## TASK TO COMPLETE
Line by line, copy the records below exactly and leave the pictures out.

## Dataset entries
▬▬▬▬▬▬▬▬▬▬
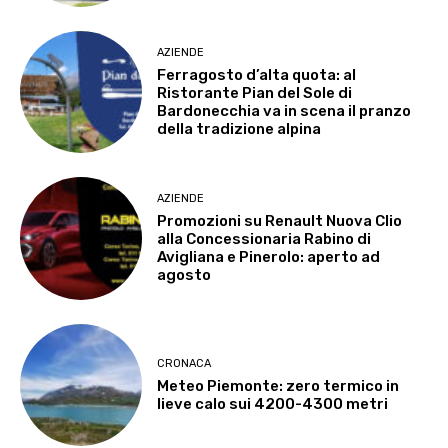
AZIENDE
Ferragosto d’alta quota: al
Ristorante Pian del Sole di
Bardonecchia va in scena il pranzo
della tradizione alpina
AZIENDE
Promozioni su Renault Nuova Clio
alla Concessionaria Rabino di
Avigliana e Pinerolo: aperto ad
agosto
CRONACA
Meteo Piemonte: zero termico in
lieve calo sui 4200-4300 metri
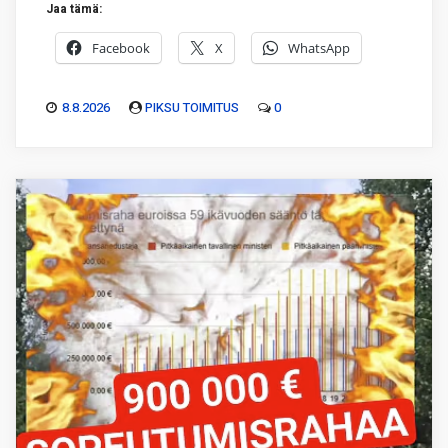
Jaa tämä:
Facebook
X
WhatsApp
8.8.2026
PIKSU TOIMITUS
0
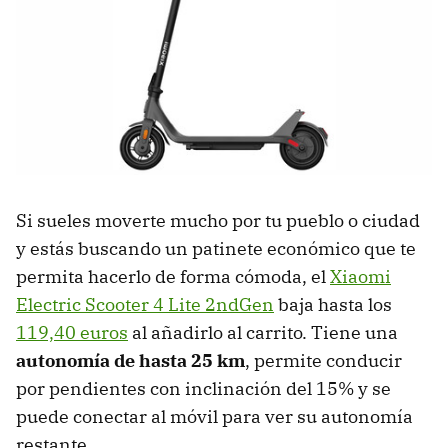
Si sueles moverte mucho por tu pueblo o ciudad
y estás buscando un patinete económico que te
permita hacerlo de forma cómoda, el
Xiaomi
Electric Scooter 4 Lite 2ndGen
baja hasta los
119,40 euros
al añadirlo al carrito. Tiene una
autonomía de hasta 25 km
, permite conducir
por pendientes con inclinación del 15% y se
puede conectar al móvil para ver su autonomía
restante.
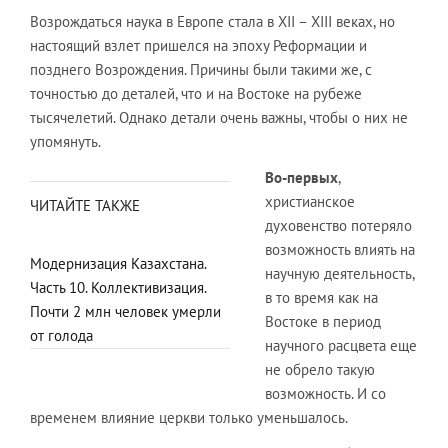
Возрождаться наука в Европе стала в XII – XIII веках, но
настоящий взлет пришелся на эпоху Реформации и
позднего Возрождения. Причины были такими же, с
точностью до деталей, что и на Востоке на рубеже
тысячелетий. Однако детали очень важны, чтобы о них не
упомянуть.
Во-первых
,
христианское
ЧИТАЙТЕ ТАКЖЕ
духовенство потеряло
возможность влиять на
Модернизация Казахстана.
научную деятельность,
Часть 10. Коллективизация.
в то время как на
Почти 2 млн человек умерли
Востоке в период
от голода
научного расцвета еще
не обрело такую
возможность. И со
временем влияние церкви только уменьшалось.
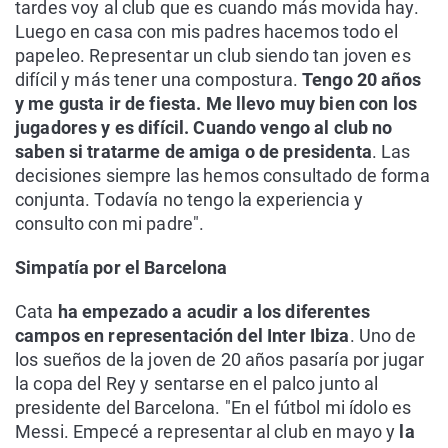
tardes voy al club que es cuando más movida hay.
Luego en casa con mis padres hacemos todo el
papeleo. Representar un club siendo tan joven es
difícil y más tener una compostura.
Tengo 20 años
y me gusta ir de fiesta. Me llevo muy bien con los
jugadores y es difícil. Cuando vengo al club no
saben si tratarme de amiga o de presidenta
. Las
decisiones siempre las hemos consultado de forma
conjunta. Todavía no tengo la experiencia y
consulto con mi padre".
Simpatía por el Barcelona
Cata
ha empezado a acudir a los diferentes
campos en representación del Inter Ibiza
. Uno de
los sueños de la joven de 20 años pasaría por jugar
la copa del Rey y sentarse en el palco junto al
presidente del Barcelona. "En el fútbol mi ídolo es
Messi. Empecé a representar al club en mayo y
la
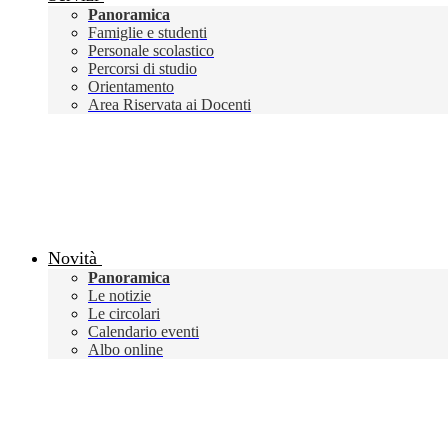
Panoramica
Famiglie e studenti
Personale scolastico
Percorsi di studio
Orientamento
Area Riservata ai Docenti
Novità
Panoramica
Le notizie
Le circolari
Calendario eventi
Albo online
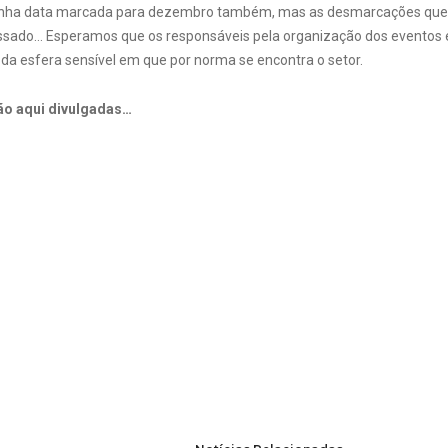
tinha data marcada para dezembro também, mas as desmarcações que 
sado… Esperamos que os responsáveis pela organização dos eventos e
 da esfera sensível em que por norma se encontra o setor.
ão aqui divulgadas…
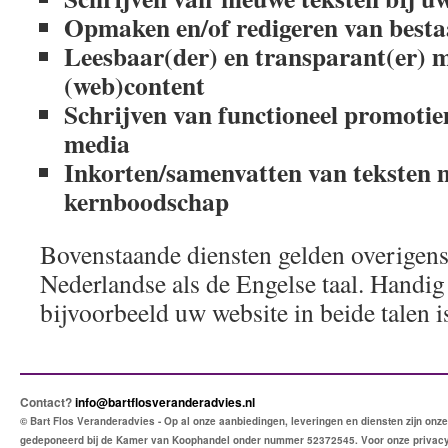
Opmaken en/of redigeren van besta
Leesbaar(der) en transparant(er) 
(web)content
Schrijven van functioneel promotie
media
Inkorten/samenvatten van teksten 
kernboodschap
Bovenstaande diensten gelden overigens
Nederlandse als de Engelse taal. Handig
bijvoorbeeld uw website in beide talen i
Contact?
info@bartflosveranderadvies.nl
© Bart Flos Veranderadvies - Op al onze aanbiedingen, leveringen en diensten zijn o
gedeponeerd bij de Kamer van Koophandel onder nummer 52372545. Voor onze privac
▬▬▬▬▬▬▬▬▬▬
## SOLUTION FOR THIS TASK
AZIENDE
Ferragosto d’alta quota: al
Ristorante Pian del Sole di
Bardonecchia va in scena il pranzo
della tradizione alpina
AZIENDE
Promozioni su Renault Nuova Clio
alla Concessionaria Rabino di
Avigliana e Pinerolo: aperto ad
agosto
CRONACA
Meteo Piemonte: zero termico in
lieve calo sui 4200-4300 metri
Jaa tämä:
Facebook
X
WhatsApp
8.8.2026
PIKSU TOIMITUS
0
Si sueles moverte mucho por tu pueblo o ciudad
y estás buscando un patinete económico que te
permita hacerlo de forma cómoda, el
Xiaomi
Electric Scooter 4 Lite 2ndGen
baja hasta los
119,40 euros
al añadirlo al carrito. Tiene una
autonomía de hasta 25 km
, permite conducir
por pendientes con inclinación del 15% y se
puede conectar al móvil para ver su autonomía
restante.
Возрождаться наука в Европе стала в XII – XIII веках, но
настоящий взлет пришелся на эпоху Реформации и
позднего Возрождения. Причины были такими же, с
точностью до деталей, что и на Востоке на рубеже
тысячелетий. Однако детали очень важны, чтобы о них не
упомянуть.
Во-первых
,
христианское
ЧИТАЙТЕ ТАКЖЕ
духовенство потеряло
возможность влиять на
Модернизация Казахстана.
научную деятельность,
Часть 10. Коллективизация.
в то время как на
Почти 2 млн человек умерли
Востоке в период
от голода
научного расцвета еще
не обрело такую
возможность. И со
временем влияние церкви только уменьшалось.
tardes voy al club que es cuando más movida hay.
Luego en casa con mis padres hacemos todo el
papeleo. Representar un club siendo tan joven es
difícil y más tener una compostura.
Tengo 20 años
y me gusta ir de fiesta. Me llevo muy bien con los
jugadores y es difícil. Cuando vengo al club no
saben si tratarme de amiga o de presidenta
. Las
decisiones siempre las hemos consultado de forma
conjunta. Todavía no tengo la experiencia y
consulto con mi padre".
Simpatía por el Barcelona
Cata
ha empezado a acudir a los diferentes
campos en representación del Inter Ibiza
. Uno de
los sueños de la joven de 20 años pasaría por jugar
la copa del Rey y sentarse en el palco junto al
presidente del Barcelona. "En el fútbol mi ídolo es
Messi. Empecé a representar al club en mayo y
la
Panoramica
Famiglie e studenti
Personale scolastico
Percorsi di studio
Orientamento
Area Riservata ai Docenti
Novità
Panoramica
Le notizie
Le circolari
Calendario eventi
Albo online
tinha data marcada para dezembro também, mas as desmarcações que 
sado… Esperamos que os responsáveis pela organização dos eventos e
 da esfera sensível em que por norma se encontra o setor.
ão aqui divulgadas…
Opmaken en/of redigeren van besta
Leesbaar(der) en transparant(er) 
(web)content
Schrijven van functioneel promotie
media
Inkorten/samenvatten van teksten 
kernboodschap
Bovenstaande diensten gelden overigens
Nederlandse als de Engelse taal. Handig
bijvoorbeeld uw website in beide talen i
Contact?
info@bartflosveranderadvies.nl
© Bart Flos Veranderadvies - Op al onze aanbiedingen, leveringen en diensten zijn o
gedeponeerd bij de Kamer van Koophandel onder nummer 52372545. Voor onze privac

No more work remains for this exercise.